Um giro na vizinhança (maio de 2013)

Chegando à primeira esquina reduzi meu passo. Tateando sobre os bolsos da jaqueta encontrei o que restava do maço de Derby: dois últimos cigarros. Logo, teria que parar em algum lugar para comprar cigarros. Era domingo, próximo das duas horas da tarde, mas algumas lojinhas de conveniências ainda estavam abertas. Por isso saí de casa.

Não havia sol e o dia amanhecera nublado. A despeito disto, algumas pessoas retornavam de um dia de diversão na praia. Eu caminhava pelo meio destas pessoas, na avenida beira-mar da praia mais conhecida da cidade. Algumas pessoas, sonolentas, no momento em que atravessavam a avenida, não reparavam a cobertura de areia que as envolvia desde a praia.

Havia também aqueles que demonstravam pressa, como se tivessem algum compromisso inadiável. Corriam em meio aos carros para chegar a algum lugar. Algumas famílias atravessavam apressadas a avenida de mãos dadas. Outras pessoas, solitárias, caminhavam linearmente sem demonstrar alegria. Estas, diferente das outras, seguiam de cara amarrada.
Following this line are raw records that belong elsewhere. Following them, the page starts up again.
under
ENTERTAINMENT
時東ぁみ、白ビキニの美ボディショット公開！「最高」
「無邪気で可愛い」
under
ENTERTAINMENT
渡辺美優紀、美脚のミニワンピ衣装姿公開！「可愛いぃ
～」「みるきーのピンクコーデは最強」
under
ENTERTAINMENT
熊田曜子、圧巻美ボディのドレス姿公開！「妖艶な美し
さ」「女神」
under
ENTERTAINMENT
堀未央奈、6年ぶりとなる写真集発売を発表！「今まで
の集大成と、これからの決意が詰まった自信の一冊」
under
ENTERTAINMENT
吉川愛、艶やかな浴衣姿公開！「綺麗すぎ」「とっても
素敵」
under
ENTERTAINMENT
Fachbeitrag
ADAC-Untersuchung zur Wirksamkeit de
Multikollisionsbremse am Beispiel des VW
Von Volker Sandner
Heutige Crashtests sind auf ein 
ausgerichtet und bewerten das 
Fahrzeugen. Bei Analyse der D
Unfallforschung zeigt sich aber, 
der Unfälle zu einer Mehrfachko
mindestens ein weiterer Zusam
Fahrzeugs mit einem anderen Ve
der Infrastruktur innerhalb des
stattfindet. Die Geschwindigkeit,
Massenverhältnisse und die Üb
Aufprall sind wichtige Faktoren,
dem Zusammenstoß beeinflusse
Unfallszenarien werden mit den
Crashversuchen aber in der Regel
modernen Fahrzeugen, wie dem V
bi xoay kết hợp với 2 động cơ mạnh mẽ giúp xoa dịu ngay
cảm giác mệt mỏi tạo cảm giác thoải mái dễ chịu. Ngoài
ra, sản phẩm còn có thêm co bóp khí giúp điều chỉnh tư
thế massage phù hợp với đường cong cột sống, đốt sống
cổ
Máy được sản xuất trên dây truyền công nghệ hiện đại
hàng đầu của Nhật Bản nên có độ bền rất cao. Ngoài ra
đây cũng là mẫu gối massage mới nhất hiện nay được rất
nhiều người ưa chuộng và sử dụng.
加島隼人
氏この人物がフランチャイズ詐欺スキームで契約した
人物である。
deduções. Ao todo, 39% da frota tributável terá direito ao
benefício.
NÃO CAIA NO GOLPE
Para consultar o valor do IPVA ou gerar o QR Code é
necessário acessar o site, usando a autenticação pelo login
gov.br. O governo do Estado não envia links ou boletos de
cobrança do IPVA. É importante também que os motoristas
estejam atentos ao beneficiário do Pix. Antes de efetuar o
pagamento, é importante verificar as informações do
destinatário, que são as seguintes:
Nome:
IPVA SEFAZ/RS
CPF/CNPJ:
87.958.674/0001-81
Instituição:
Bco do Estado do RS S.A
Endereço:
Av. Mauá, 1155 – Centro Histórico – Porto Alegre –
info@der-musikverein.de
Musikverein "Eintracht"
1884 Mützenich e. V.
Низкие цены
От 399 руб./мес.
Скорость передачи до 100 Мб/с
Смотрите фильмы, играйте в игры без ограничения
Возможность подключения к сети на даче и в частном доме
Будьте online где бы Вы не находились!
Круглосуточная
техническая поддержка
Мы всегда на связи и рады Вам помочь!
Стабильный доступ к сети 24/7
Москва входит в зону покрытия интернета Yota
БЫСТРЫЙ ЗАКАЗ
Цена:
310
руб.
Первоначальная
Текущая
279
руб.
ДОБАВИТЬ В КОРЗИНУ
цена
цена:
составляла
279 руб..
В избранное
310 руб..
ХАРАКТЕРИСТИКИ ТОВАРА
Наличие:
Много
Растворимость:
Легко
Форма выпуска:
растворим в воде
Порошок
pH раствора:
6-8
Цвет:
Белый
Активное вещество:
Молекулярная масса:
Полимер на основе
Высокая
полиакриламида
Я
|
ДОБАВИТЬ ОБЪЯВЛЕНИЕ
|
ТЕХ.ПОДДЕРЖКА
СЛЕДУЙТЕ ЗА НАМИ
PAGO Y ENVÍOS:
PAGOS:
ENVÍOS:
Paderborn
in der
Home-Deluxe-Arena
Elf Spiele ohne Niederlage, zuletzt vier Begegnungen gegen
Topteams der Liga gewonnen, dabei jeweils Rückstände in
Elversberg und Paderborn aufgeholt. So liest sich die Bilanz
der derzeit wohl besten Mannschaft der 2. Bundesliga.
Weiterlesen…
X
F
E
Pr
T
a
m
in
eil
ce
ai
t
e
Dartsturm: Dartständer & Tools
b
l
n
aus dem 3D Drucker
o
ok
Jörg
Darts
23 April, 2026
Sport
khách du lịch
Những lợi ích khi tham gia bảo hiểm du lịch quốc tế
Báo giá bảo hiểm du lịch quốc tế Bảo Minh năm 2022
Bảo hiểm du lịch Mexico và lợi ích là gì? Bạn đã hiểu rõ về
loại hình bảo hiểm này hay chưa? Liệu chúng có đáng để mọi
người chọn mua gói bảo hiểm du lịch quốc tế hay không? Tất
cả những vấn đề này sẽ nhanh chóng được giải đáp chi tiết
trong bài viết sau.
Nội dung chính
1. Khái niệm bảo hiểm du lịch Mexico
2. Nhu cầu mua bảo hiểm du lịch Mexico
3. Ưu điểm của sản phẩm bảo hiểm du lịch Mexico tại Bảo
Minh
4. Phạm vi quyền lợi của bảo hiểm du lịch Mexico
Fiz sinal de que iria atravessar a avenida, para que os carros parassem. Não que eu intencionasse atravessar distante da faixa de pedestres, mas é que por aqui os motoristas ainda não incorporaram em seu dia-a-dia o dever de parar diante das zebrinhas desenhadas no asfalto. Antes de atravessar a faixa de pedestres, é necessário sinalizar a intenção de fazê-lo.

Do outro lado da rua, um posto de gasolina e uma lojinha de conveniências. Havia avistado de longe a minha oportunidade de comprar cigarros antes que ficasse sem nenhum. Depois de sinalizar a travessia, segui lentamente até o posto de gasolina. Na lojinha, forcei a porta para dentro para abri-la e fui direto até o caixa. Comprei logo dois maços.

Dei meia volta, passando primeiro o olhar nas manchetes de jornal dispostas em frente do caixa, e então saí da loja. Começara a ventar e as pessoas que resistiram na praia começaram a levantar-se e a fechar os grandes guarda-sóis. A praia ia ficando pouco a pouco vazia. Olhei de um lado ao outro da avenida e pensei no meu destino: rumo a casa.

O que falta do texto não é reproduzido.